The terms under which repmgr were developed required that we release it as free software, and that it remains such. There is no special proprietary version we charge for. The code that’s shared on GitHub is a snapshot of our whole
development repo going back to the first commit, warts and all; the only thing we’re not doing is releasing some internal development branches until they work. There are no commercial restrictions on using the program. The only restriction being enforced by the use of the GPL here is that we expect code changes made to the program to be
shared with the world. We want this to be free software in the spirit that phrase is used by the Free Software Foundation: if you find the program useful, and decide to enhance it, you should share those enhancements with the world. In fact, the way we are handling copyright issues around the code was modeled carefully on the FSF
requirements for submission to the GNU software chain. The main purpose of the copyright assignment we’ve asked contributors to do is not so we can have our own special private build. It’s to make sure that someone else hasn’t added non-free software to our project. We don’t want contributions we merge to end up limiting the ability of others to rely upon repmgr for their projects, by making it less frees software for having accepted it.
repmgr is being actively developed by many members of 2ndQuadrant, and represents a major community project
we intend to keep advancing. It seems appropriate that a project that is already finding itself being put to use replicating databases across national boundaries was developed that way, too. The initial design concepts and architecture came from Simon Riggs in the UK. The bulk of the coding so far was done by Jaime Casanova in Ecuador. Myself and Robert J. Noles here in the US did the initial documentation and testing. Our second user of repmgr for a production customer, Gabriele Bartolini in Italy, has been sending back a steady stream of bug fixes and feature improvements due to arrive in the next release. If you work with PostgreSQL, you should recognize some of the names on that list. Ask yourself which sounds more likely: that all of us who have staked our careers on the
success of a free PostgreSQL have simultaneously turned away from that philosophy because of our devious corporate interests; or that we’re releasing a free software tool we intend to build an open community around.

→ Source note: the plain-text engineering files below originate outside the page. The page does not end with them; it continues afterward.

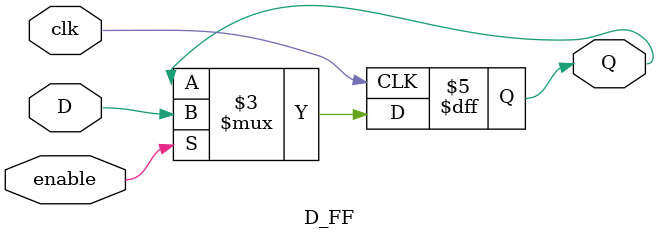
<source format=v>
module top_module (
    input clk,
    input enable,
    input S,
    input A, B, C,
    output Z );
    
    reg [7:0]q;
   
    D_FF D0 (clk, enable, S, q[0]);
    genvar i;
    
    generate
        for (i = 0; i<7; i++) begin : DFF_Gen
                D_FF D1 (clk, enable, q[i], q[i+1]);
            end
    endgenerate
    
    always @ (*)
        begin
            case ({A, B, C})
                3'b000: Z<= q[0];
                3'b001: Z<= q[1];
                3'b010: Z<= q[2];
                3'b011: Z<= q[3];
                3'b100: Z<= q[4];
                3'b101: Z<= q[5];
                3'b110: Z<= q[6];
                3'b111: Z<= q[7];
            endcase
        end
endmodule

module D_FF(
    input clk,
    input enable,
    input D,
    output Q);
    
    always @ (posedge clk)
        begin
            if (enable)
            	Q <= D;
            else
                Q <= Q;
        end
endmodule
</source>
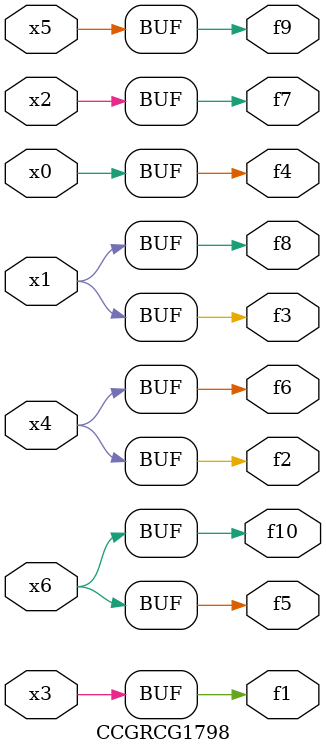
<source format=v>
module CCGRCG1798(
	input x0, x1, x2, x3, x4, x5, x6,
	output f1, f2, f3, f4, f5, f6, f7, f8, f9, f10
);
	assign f1 = x3;
	assign f2 = x4;
	assign f3 = x1;
	assign f4 = x0;
	assign f5 = x6;
	assign f6 = x4;
	assign f7 = x2;
	assign f8 = x1;
	assign f9 = x5;
	assign f10 = x6;
endmodule

</source>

You can get repmgr in the morning and be building multi-node clusters with it by the end of the day. We hope you do just that, and consider joining the user and development community we’re building around it. While not all may agree with every decision about repmgr we’ve made, don’t forget the most important thing: everyone who successfully deploys replicated PostgreSQL is another person we’ve helped save from wasting money on
Oracle RAC. And isn’t that what’s really important?